Vor allem aber ist Paz­der­skis Ana­ly­se falsch, weil sie sich in über­leb­ten Kate­go­rien bewegt. Der herr­schen­de All­par­tei­en­kon­sens besteht dar­in, daß die CDU ihre kon­ser­va­ti­ve Gesell­schafts­po­li­tik und die SPD ihre sozia­le Wirt­schafts­po­li­tik auf­ge­ge­ben haben und alle eta­blier­ten Par­tei­en nun eine aso­zia­le Wirt­schafts­po­li­tik mit einer lin­ken Gesell­schafts­po­li­tik ver­bin­den. Die Alter­na­ti­ve dazu wäre, eine sozia­le Wirt­schafts­po­li­tik mit einer kon­ser­va­ti­ven Gesell­schafts­po­li­tik zu ver­bin­den. Nach einem sol­chen, die her­ge­brach­ten Kate­go­rien spren­gen­den, echt patrio­tisch-sozia­len Ange­bot auf dem poli­ti­schen Markt besteht die höchs­te Nach­fra­ge, weil es der kon­se­quen­te Gegen­ent­wurf zum Alt­par­tei­en­kar­tell ist. Wie Aug­stein frei­lich in einer bös­wil­li­gen Ter­mi­no­lo­gie, aber sach­lich rich­tig ana­ly­siert hat, liegt dar­in das Erfolgs­re­zept der AfD (Aug­stein, SPIEGEL Online, 05.02.2018, “Die AfD und der natio­na­le Sozia­lis­mus”).

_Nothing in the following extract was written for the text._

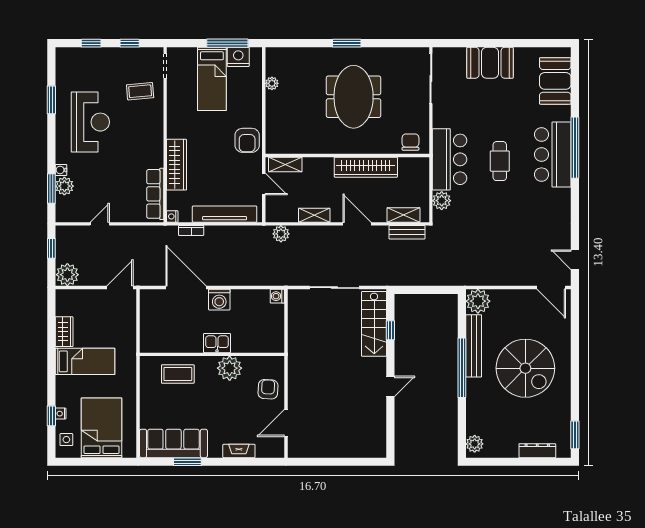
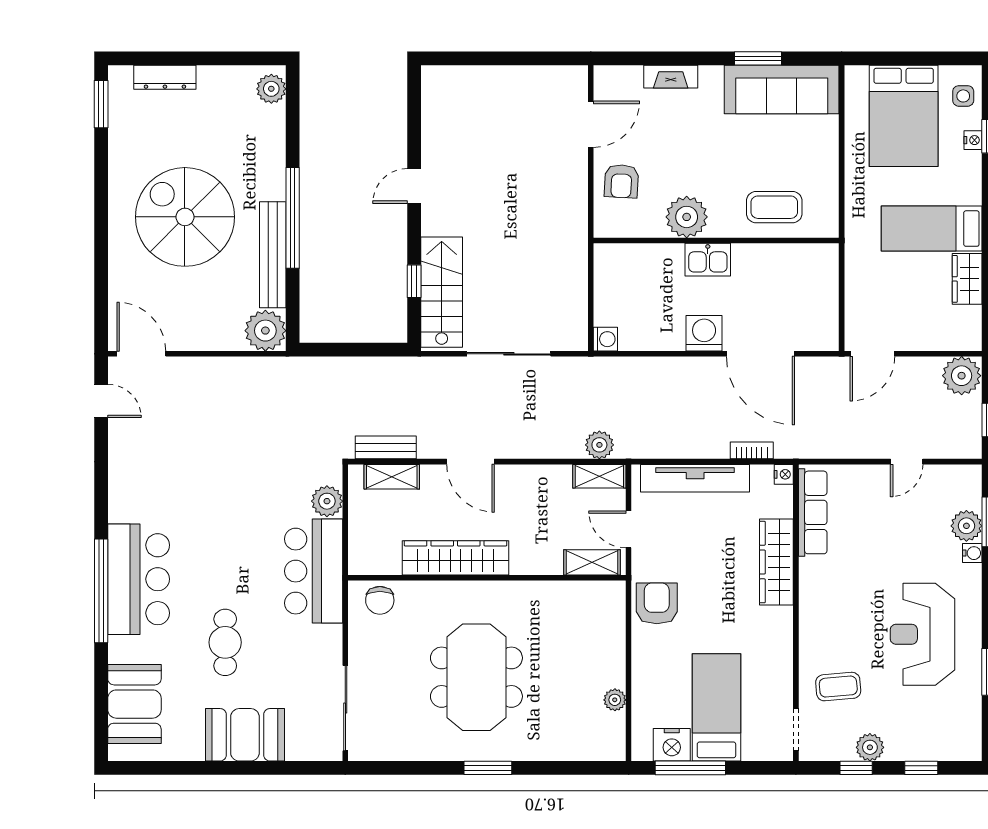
plant: (121, 55) -> (870, 747), added
cafe table: (500, 161) -> (225, 642), moved
shelving: (314, 215) -> (599, 476), moved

Vor den Hin­ter­grund von Augsteins Ana­ly­se gele­sen, wird klar, daß Paz­der­ski sein Papier in die Welt gesetzt hat, um eben das zu ver­hin­dern. Paz­der­ski will wie vor ihm schon Petry und wie vor ihr schon Lucke gera­de nicht den durch­schla­gen­den Erfolg der AfD. Sei­ne scheu­klap­pen­ar­ti­ge Beschrän­kung auf das libe­ral-kon­ser­va­ti­ve Spek­trum ist direkt gegen die sozi­al-patrio­ti­sche Syn­the­se als die maxi­ma­le Mobi­li­sie­rung und Aus­schöp­fung all unse­rer Mög­lich­keit gerich­tet. Im Grun­de will er die AfD so plat­zie­ren, daß sie dem Alt­par­tei­en­sys­tem nicht gefähr­lich wird. Das zu wol­len, ist sein gutes Recht, aber dann soll er es bit­te auch sagen.